Adding an unlimited PTO plan can curb employees’ inclination to use all their allotted days each year, as well as eliminate the employer’s need to cash out any balance remaining within the PTO period or upon retirement. Of course, the flip side of that is employees will have more time available for extended vacations or simple mental-health days — if they’re willing to take them.

“Now more than ever, it’s important for workers to take time off to help manage stress,” says Sasha Truckenbrod, Madison branch manager for Robert Half. “The pandemic has created new types of stress that everyone is trying to navigate — between staying safe and healthy, sheltering in place for months, homeschooling children, taking care of parents or other family members, and losing out on many of our daily activities.”

While Truckenbrod doesn’t fault the 37% of workers who are saving their vacation time for later in the year in hopes of being able to travel, she emphasizes it’s important to take some time off now to have a break from work and return refreshed and energized. “Even taking one day off can help tremendously with improving mental health.”

According to Jim Jeffers, regional vice president of Robert Half in Madison, it may be up to managers to cultivate a vacation-taking culture in the office.

“Often, the culture of an organization is set by its leaders’ behaviors,” explains Jeffers. “Managers should lead by example and use their vacation days.”
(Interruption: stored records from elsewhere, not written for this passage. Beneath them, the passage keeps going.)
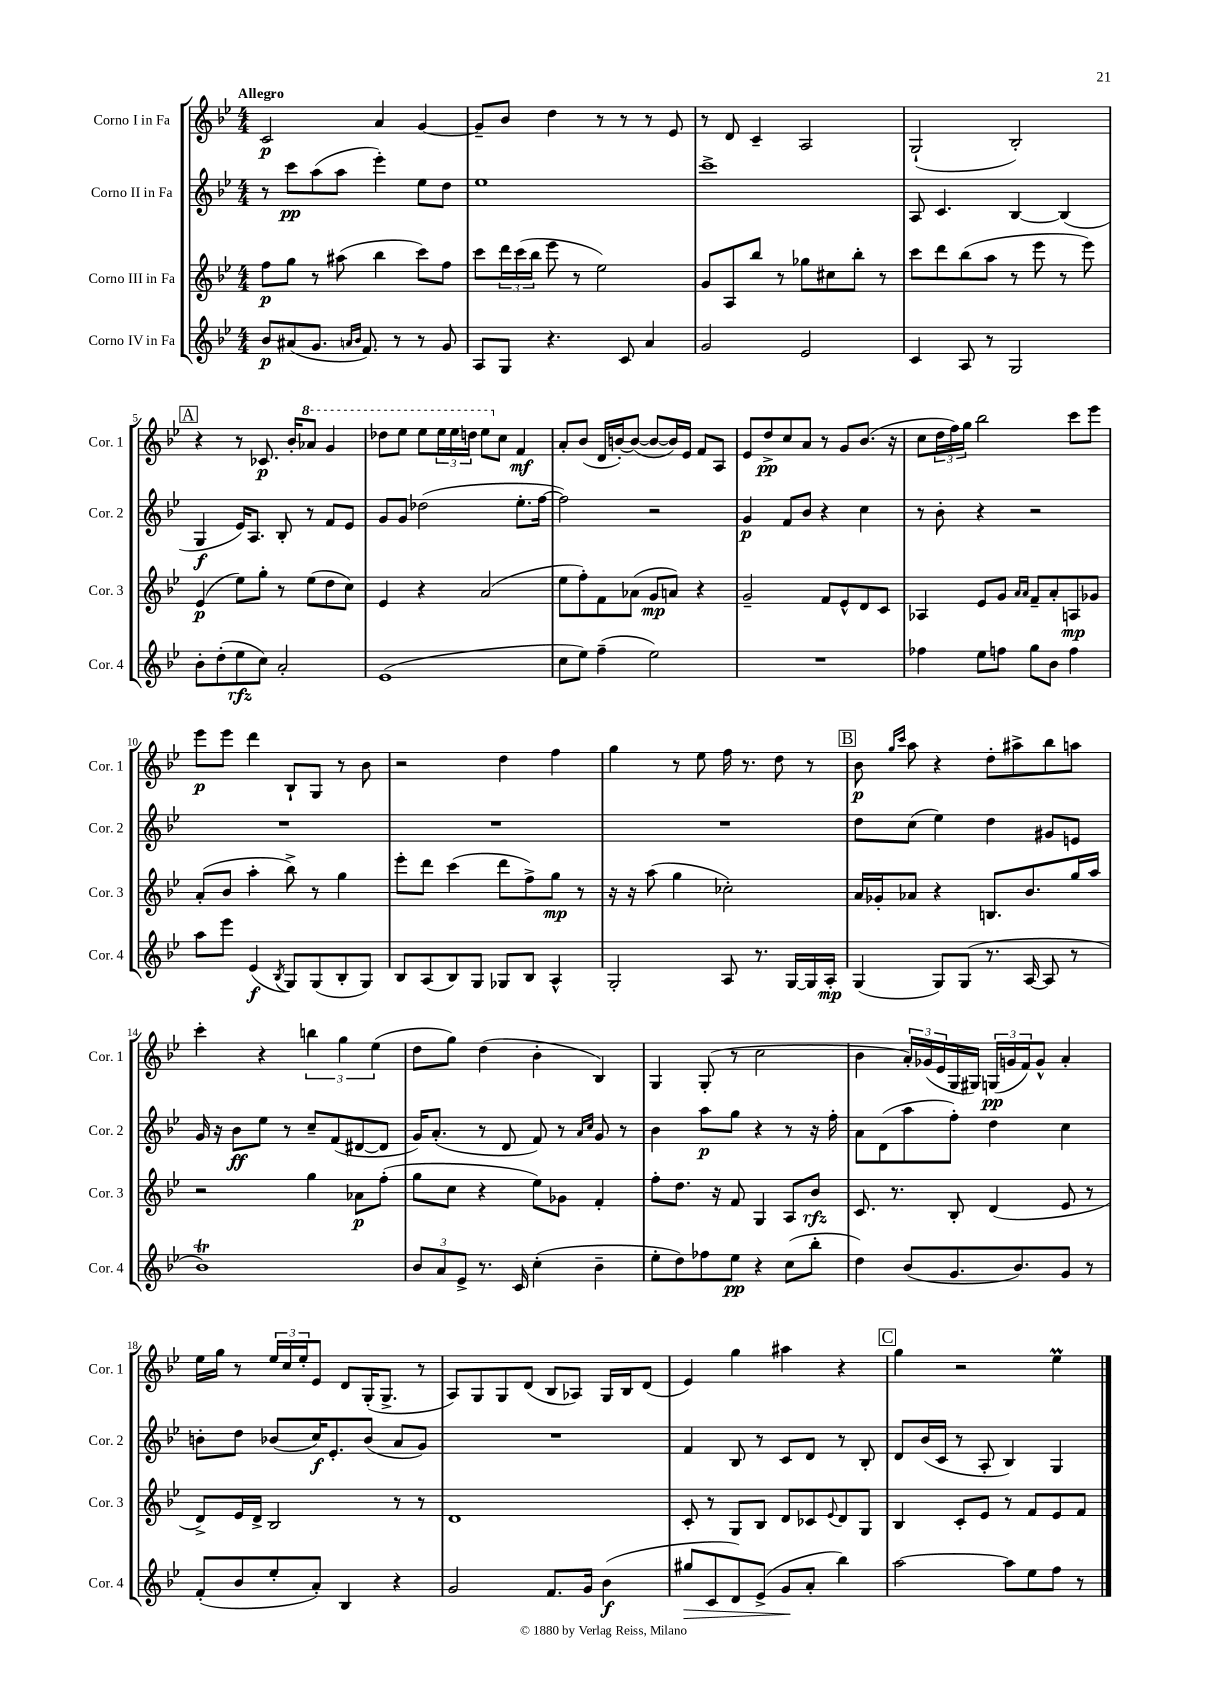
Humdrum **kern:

**kern	**kern	**kern	**kern
*staff4	*staff3	*staff2	*staff1
*clefG2	*clefG2	*clefG2	*clefG2
*k[b-e-]	*k[b-e-]	*k[b-e-]	*k[b-e-]
*M4/4	*M4/4	*M4/4	*M4/4
8b-	8ff	8r	2c
(8a#	8gg	8ccc	.
8.g	8r	(8aa	.
.	(8aa#	8aa	.
16qqa	.	.	.
16qqb-	.	.	.
8.f)	.	.	.
.	4bb-	4eee-')	4a
8r	.	.	.
8r	8ccc)	8ee-	[4g
8g	8ff	8dd	.
=	=	=	=
8A	8ccc	1ee-	8g~]
8G	24ddd	.	8b-
.	(24ccc	.	.
.	24bb-	.	.
4.r	8eee-	.	4dd
.	8r	.	.
.	2ee-)	.	8r
8c	.	.	8r
4a	.	.	8r
.	.	.	8e-
=	=	=	=
2g	8g	1ccc^	8r
.	8A	.	8d
.	8bb-	.	4c~
.	8r	.	.
2e-	8gg-	.	2A
.	8cc#	.	.
.	8bb-'	.	.
.	8r	.	.
=	=	=	=
4c	8ccc	8A	(2G`
.	8ddd	4.c	.
8A	(8bb-	.	.
8r	8aa	.	.
2G	8r	[4B-	2B-')
.	8eee-	.	.
.	8r	(4B-]	.
.	8eee-)	.	.
=	=	=	=
8b-'	(4e-	4G	4r
(8dd'	.	.	.
8ee-	8ee-)	16e-)	8r
.	.	8.A	.
8cc)	8gg'	.	8.c-
2a'	8r	8B-'	.
.	.	.	16b-'
.	(8ee-	8r	8aa-
.	8dd	8f	4gg
.	8cc)	8e-	.
=	=	=	=
(1e-	4e-	8g	8ddd-
.	.	8g	8eee-
.	4r	(2dd-	8eee-
.	.	.	24eee-
.	.	.	24eee-
.	.	.	24ddd
.	(2a	.	8eee-
.	.	.	8cc
.	.	8.ee-'	4f
.	.	[16ff	.
=	=	=	=
8cc	8ee-	2ff])	8a'
8ee-)	8ff')	.	(8b-
(4ff~	8f	.	16d
.	.	.	[16b')
.	(8a-	.	(8b_
2ee-)	8g	2r	8b_
.	8a)	.	16b])
.	.	.	16e-
.	4r	.	8f
.	.	.	8A
=	=	=	=
1r	2g~	4g	8e-
.	.	.	8dd^
.	.	8f	8cc
.	.	8b-	8a
.	8f	4r	8r
.	8e-^^	.	8g
.	8d	4cc	(8.b-
.	8c	.	.
.	.	.	16r
=	=	=	=
4ff-	4A-	8r	8cc
.	.	8b-'	24dd
.	.	.	24ff)
.	.	.	24gg
8ee-	8e-	4r	2bb-
8ff	8g	.	.
.	16qqa	.	.
.	16qqa	.	.
8gg	8f~	2r	.
8b-	8a'	.	.
4ff	8A	.	8ccc
.	8g-	.	8eee-
=	=	=	=
8aa	(8a'	1r	8eee-
8eee-	8b-	.	8eee-
(4e-	4aa'	.	4ddd
8qB-	.	.	.
8G)	8bb-^)	.	8B-`
(8G	8r	.	8G
8B-'	4gg	.	8r
8G)	.	.	8b-
=	=	=	=
8B-	8eee-'	1r	2r
(8A	8ddd	.	.
8B-)	(4ccc	.	.
8G	.	.	.
8G-	8ddd	.	4dd
8B-	8ff^)	.	.
4A^^	8gg	.	4ff
.	8r	.	.
=	=	=	=
2G'	16r	1r	4gg
.	16r	.	.
.	(8aa	.	.
.	4gg	.	8r
.	.	.	8ee-
8A	2cc-')	.	16ff
.	.	.	8.r
8.r	.	.	.
.	.	.	8dd
[16G	.	.	.
16G]	.	.	8r
16A'	.	.	.
=	=	=	=
(4G	16a	8dd	8b-
.	16g-'	.	.
.	.	.	16qqgg
.	.	.	16qqccc
.	8a-	(8cc	8aa
8G)	4r	4ee-)	4r
(8G	.	.	.
8.r	8.B	4dd	8dd'
.	.	.	8aa#^
[16A	8.b-	.	.
8A]	.	8g#	8bb-
8r	16gg	8e	8aa
.	16aa	.	.
=	=	=	=
1b-)	2r	16g	4ccc'
.	.	16r	.
.	.	8b-	.
.	.	8ee-	4r
.	.	8r	.
.	4gg	8cc~	6bb
.	.	(8f	.
.	.	.	6gg
.	8a-	[8d#	.
.	.	.	(6ee-
.	(8ff'	8d#]	.
=	=	=	=
12b-	8gg	16g)	8dd
.	.	(8.a'	.
12a	.	.	.
.	8cc	.	8gg)
12e-^	.	.	.
8.r	4r	8r	(4dd
.	.	8d	.
16c	.	.	.
(4cc'	8ee-)	8f)	4b-'
.	8g-	8r	.
.	.	16qqa	.
.	.	16qqcc	.
4b-~	4f'	8g	4B-)
.	.	8r	.
=	=	=	=
8ee-'	8ff'	4b-	4G
8dd)	8.dd	.	.
8ff-	.	8aa	(8G'
.	16r	.	.
8ee-	8f	8gg	8r
4r	4G	4r	2cc
(8cc	8A	8r	.
8bb-'	8b-	16r	.
.	.	16ff'	.
=	=	=	=
4dd)	8.c	8a	4b-
.	.	(8d	.
.	8.r	.	.
(8b-	.	8aa	24a')
.	.	.	(24g-
.	.	.	24e-
8.g	8B-'	8ff')	16G
.	.	.	16G#)
.	(4d	4dd	(24G
.	.	.	24g
8.b-)	.	.	.
.	.	.	24f)
.	.	.	8g^^
8g	8e-	4cc	4a'
8r	8r	.	.
=	=	=	=
(8f'	8d^)	8b'	16ee-
.	.	.	16gg
8b-	16e-	8dd	8r
.	16d^	.	.
8ee-'	2B-	(8b-	24ee-
.	.	.	24cc
.	.	.	24ee-'
8a')	.	16cc)	8e-
.	.	8.e-'	.
4B-	.	.	8d
.	.	(8b-	(16G'
.	.	.	8.G^
4r	8r	8a	.
.	8r	8g)	8r
=	=	=	=
2g	1d	1r	8A)
.	.	.	8G
.	.	.	8G
.	.	.	(8d
8.f	.	.	8B-
.	.	.	8A-)
16g	.	.	.
(4b-	.	.	16G
.	.	.	16B-
.	.	.	(8d
=	=	=	=
8gg#	8c'	4f	4e-)
8c	8r	.	.
8d)	8G	8B-	4gg
(8e-^	8B-	8r	.
8g	8d	8c	4aa#
8a'	8c-	8d	.
.	8qqe-	.	.
4bb-)	8d	8r	4r
.	8G	8B-'	.
=	=	=	=
[2aa	4B-	8d	4gg
.	.	(16b-	.
.	.	16c	.
.	8c'	8r	2r
.	8e-	8A'	.
8aa]	8r	4B-)	.
8ee-	8f	.	.
8ff	8e-	4G	4ee-
8r	8f	.	.
==	==	==	==
*-	*-	*-	*-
To that end, Jeffers recommends managers:

  • Create a clear vacation policy and encourage staff to take time off from work;
  • Ask workers to request time off as far in advance as possible, then make sure there is adequate coverage for employees who may be out of the office; and
  • Divide the work of an “out-of-office” staff member among several employees, as well as temporary staff to ensure tasks get done and deadlines are met.

Asked why more managers may now be encouraging staff to take time off than in years past, Jeffers says many employers recognize their staff have been managing work demands alongside family responsibilities for months now. A big reason they are encouraging staff to take time off is to avoid burnout. “While time-off and vacation plans have been disrupted for many people, employers want to make sure their staff are taking care of themselves and disconnecting from work to recharge, even if they have nowhere to go.”

“Many professionals are grappling with heightened career, financial, and health concerns brought on by the pandemic,” adds Paul McDonald, senior executive director of Robert Half. “Teams are running lean, and employees have more on their plates. Managers should encourage employees to fully disconnect from work to focus on themselves and family and avoid burnout.”

Sings of worker burnout can include:

  • Incomplete work, decreased productivity, lower quality of work, and mistakes;
  • Missed deadlines, which could also be a sign of too much work; and
  • Negative attitudes, in which case managers should try to find out the root cause — are they feeling overworked or are they dissatisfied with their job or the company?

So, how can workers make their time off as seamless as possible during a stretch of time that’s been all about upheaval?

Get on the calendar. Discuss your vacation schedule with your boss early.

Find a backup. Determine who can handle your tasks while you’re away. Make sure to provide your stand-in with the information needed to perform your duties.

Let others know. Tell key contacts when you’ll be out and who can help them in your absence. Include your point person’s contact information on your voicemail and email notices.

Have a reentry plan. On your first day back, start a little early or clear your morning schedule so you can check messages and refresh your memory on assignments.